Copy the thread about normalizing MP3 volume below, word for word, from "## XenoBIT78 (Apr" to "(Jan 1, 2012)".

- PAGE -
--- BEGIN ---
# is there a mp3 file mass volume normalizer



## pberm1962 (Nov 11, 2010)

i have a bunch of mp3 songs that i ripped from cds using windows media player and are now on my little phillips gogear mp3 player. the problem is they playback on the mp3 player at different volume levels and i am constantly adjusting the volume level to keep it constant. a friend has the sonic sound forge program older version 5.0 which i have assess to but it seems you can only normalize the level one song at a time.if there is an option in windows media player to set the level when you rip it would not be helpful as i would not want to go back and rerip all those cds. i am looking for a freeware or will pay for a program which can normalize a batch of files at one time. any ideas. thanks paul if i am in the wrong forum let me know tx


----------



## tonyvdb (Sep 5, 2007)

Ive used mp3Gain, it works well.


----------



## XenoBIT78 (Apr 24, 2011)

If u use Foobar2000 there a function called replaygain.. it's rather quick to scan and have it write replaygain to your id3 tag.

And then you need a player which support replaygain.. but most of the main players does.


----------



## Twin_Rotor (Jan 1, 2012)

I don't use .mp3 much, but wouldn't a gain change in a compressed file cause a sound quality change?
--- END ---
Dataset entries
--- BEGIN ---
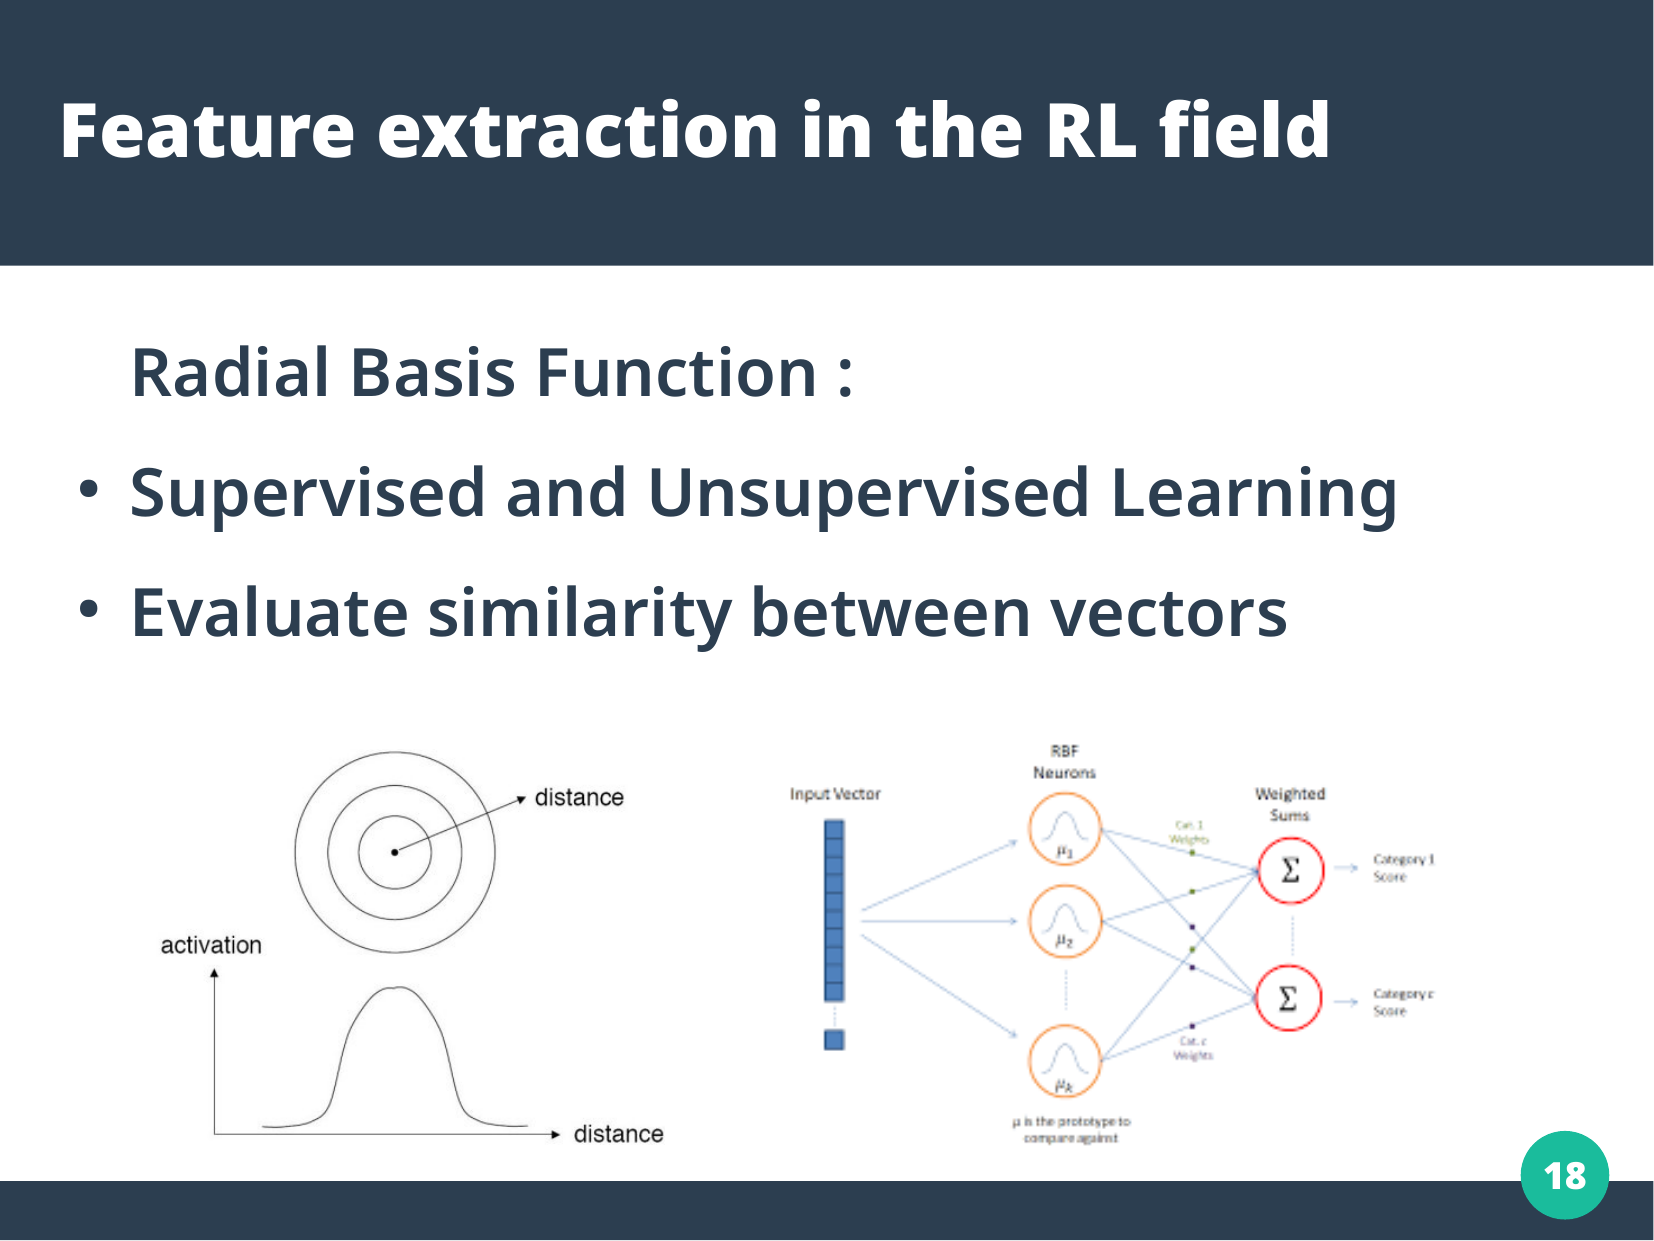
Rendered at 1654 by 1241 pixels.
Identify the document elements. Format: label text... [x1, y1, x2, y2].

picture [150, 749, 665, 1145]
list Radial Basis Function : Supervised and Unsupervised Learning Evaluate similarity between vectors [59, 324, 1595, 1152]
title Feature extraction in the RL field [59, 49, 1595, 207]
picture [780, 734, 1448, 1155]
--- END ---
--- BEGIN ---
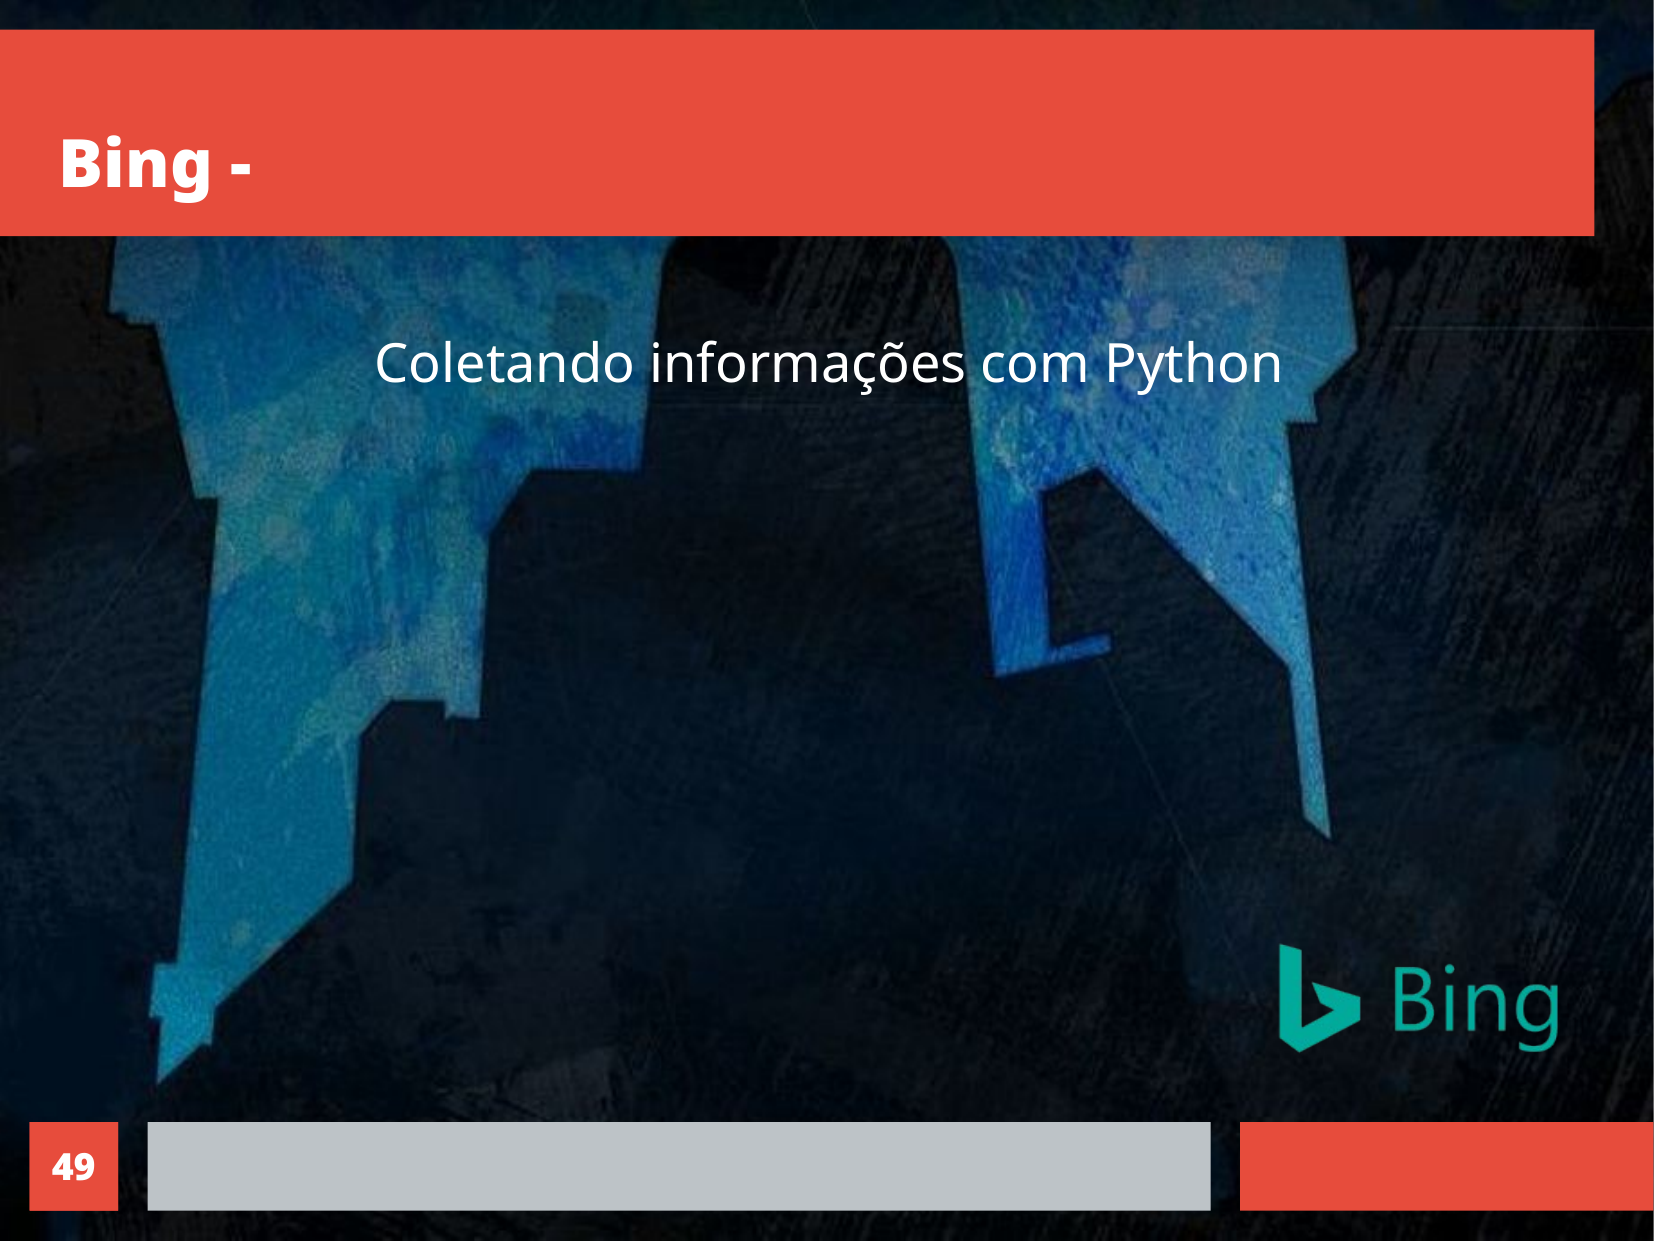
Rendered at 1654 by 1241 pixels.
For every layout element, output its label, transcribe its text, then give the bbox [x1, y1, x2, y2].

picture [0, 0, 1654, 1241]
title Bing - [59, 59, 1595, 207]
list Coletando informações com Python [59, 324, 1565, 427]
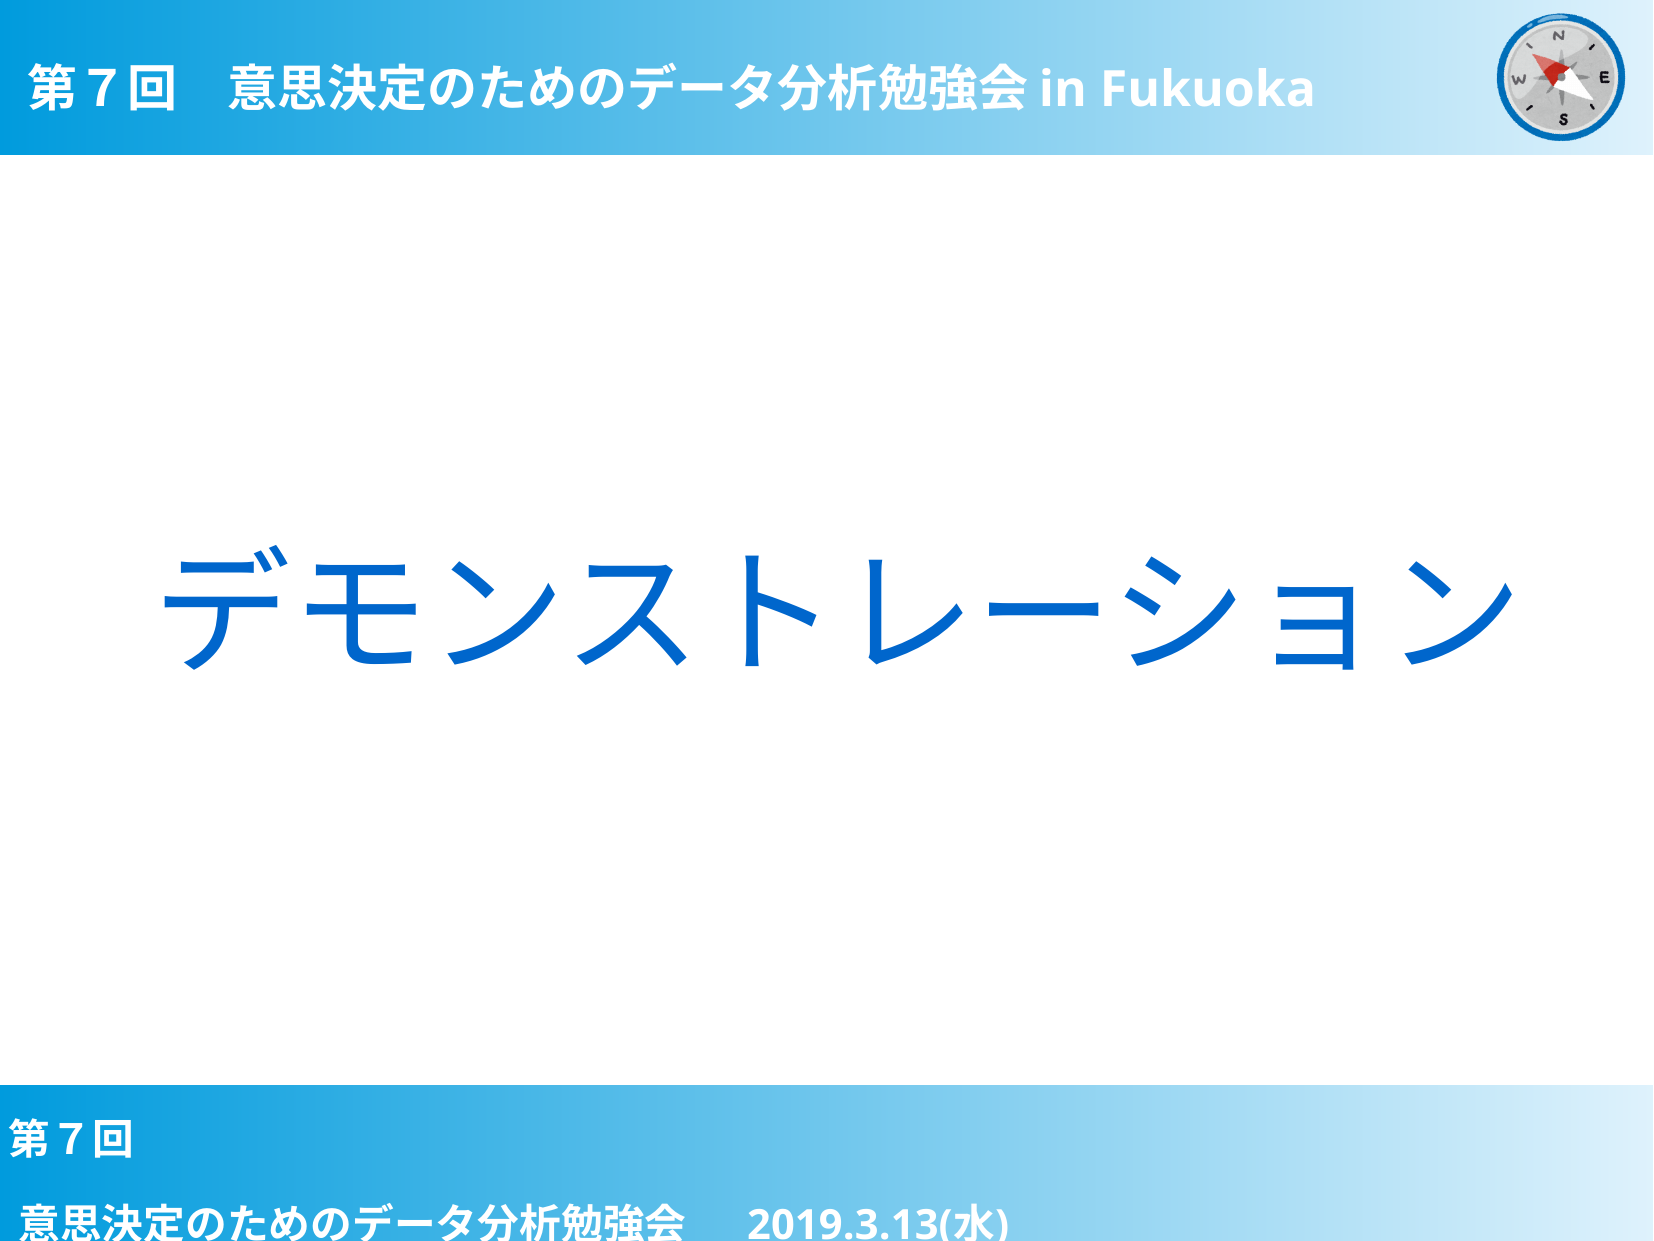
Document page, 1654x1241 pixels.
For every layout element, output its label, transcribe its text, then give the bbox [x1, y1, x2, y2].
--- END ---
- OUTPUT OF THE TASK -
## XenoBIT78 (Apr 24, 2011)

If u use Foobar2000 there a function called replaygain.. it's rather quick to scan and have it write replaygain to your id3 tag.

And then you need a player which support replaygain.. but most of the main players does.


----------



## Twin_Rotor (Jan 1, 2012)